Wiesbaden. Die Zahl der Erwerbstätigen in Deutschland liegt weiterhin unter dem Niveau des Vorjahres. Wie das Statistische Bundesamt am Mittwoch vorläufig mitteilte, hatten in den ersten drei Monaten des Jahres rund 39,8 Millionen Erwerbstätige ihren Arbeitsort in Deutschland. Das waren 107 000 oder 0,3 Prozent weniger als vor einem Jahr. Damit hat sich der Personalabbau verlangsamt, nachdem im vierten Quartal 2009 die Zahl der Erwerbstätigen noch um 0,4 Prozent unter dem Vorjahresniveau gelegen hatte.

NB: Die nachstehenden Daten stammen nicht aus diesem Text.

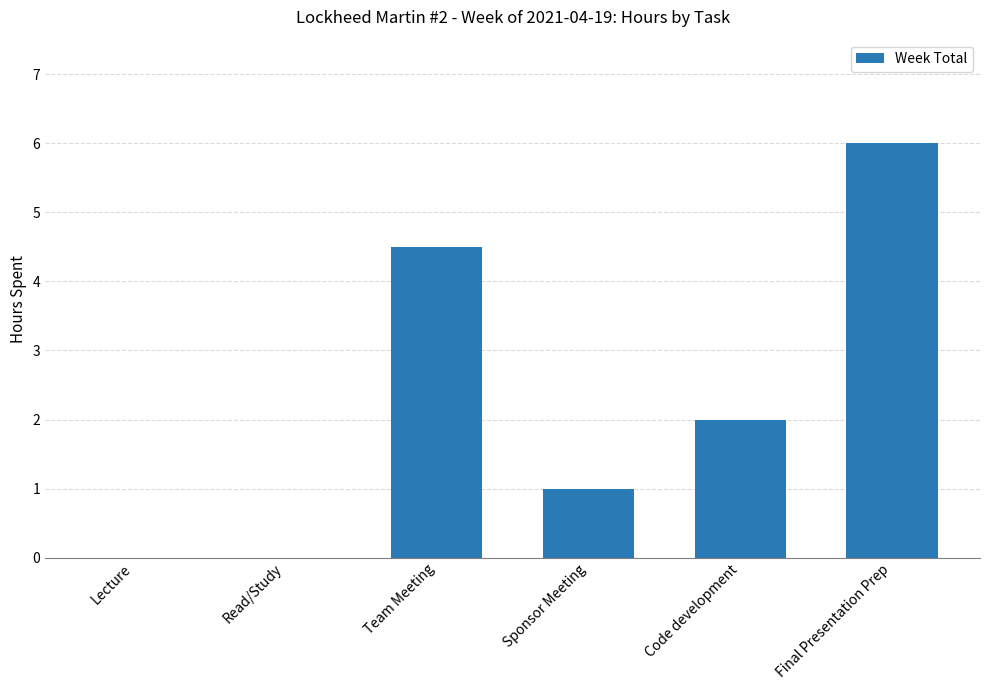

What is the sum of the values at Team Meeting and Code development?

6.5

Gegenüber dem Abschlussquartal 2009 sank die Zahl der Erwerbstätigen im ersten Jahresviertel saisonal bedingt um 735 000. Nach rechnerischer Ausschaltung der üblichen jahreszeitlich bedingten Schwankungen veränderte sie sich dagegen kaum.

Wie die Behörde weiter mitteilte, gab es im ersten Quartal im produzierenden Gewerbe (ohne Baugewerbe) weiter große Beschäftigungsverluste. Hier sank die Zahl der Erwerbstätigen das fünfte Quartal in Folge. Auf Jahressicht belief sich das Minus auf 4,1 Prozent.

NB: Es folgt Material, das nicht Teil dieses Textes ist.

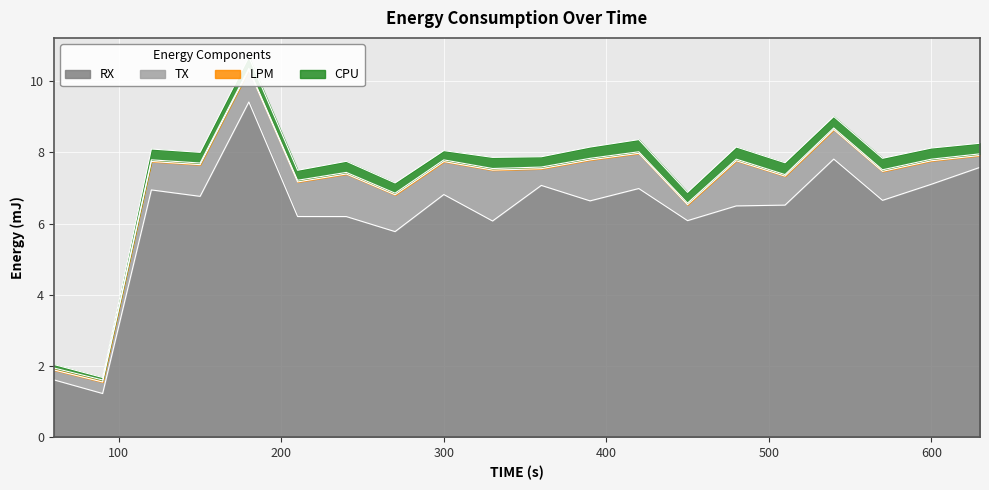

What is the value of the RX point at the 5th from the left?

9.4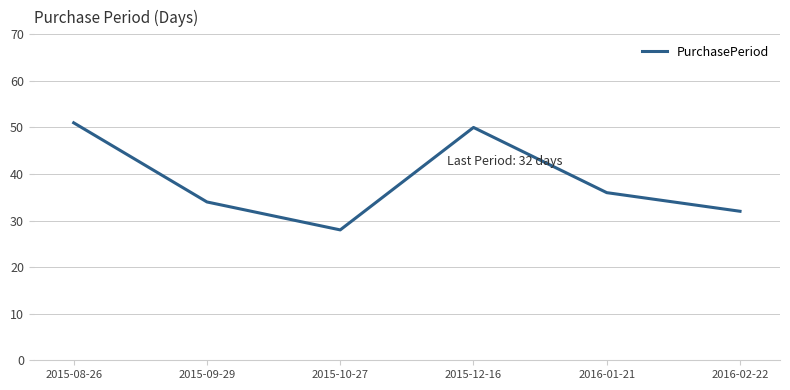

List the labels in order of value, smallest first.

2015-10-27, 2016-02-22, 2015-09-29, 2016-01-21, 2015-12-16, 2015-08-26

Als weiter krisenresistent erwiesen sich die Dienstleistungsbereiche, in denen die Zahl der Erwerbstätigen zwischen Januar und Ende März gegenüber dem Vorjahr um 0,7 Prozent zulegte. Im Baugewerbe setzte sich der seit dem zweiten Quartal 2009 zu beobachtende leichte Aufwärtstrend fort.

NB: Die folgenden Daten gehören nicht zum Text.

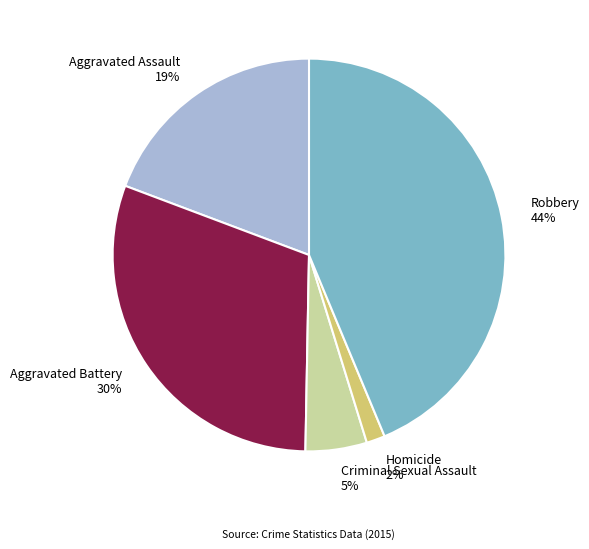

Which slice is the largest?

Robbery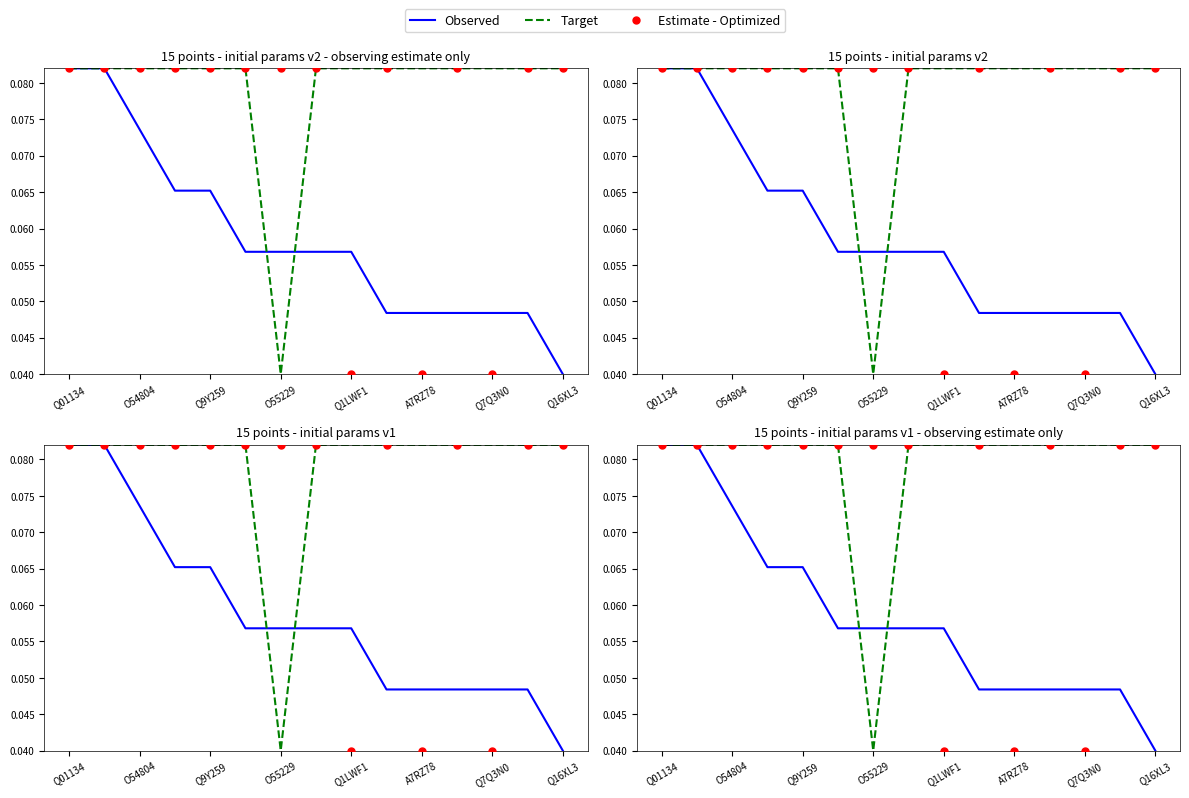

What is the total value across all series at Q01134?

0.2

Laut den Statistikern resultiert der Rückgang der Erwerbstätigkeit allein aus der Abnahme der Zahl der Arbeitnehmer. Diese sank binnen Jahresfrist um 0,3 Prozent auf rund 35,5 Millionen. Weiterhin stützend wirkten die Kurzarbeit und die Zunahme der Teilzeitbeschäftigung. Hingegen wuchs die Zahl der Selbstständigen einschließlich mithelfender Familienangehöriger im Berichtsquartal leicht um 2000 Personen auf rund 4,4 Millionen.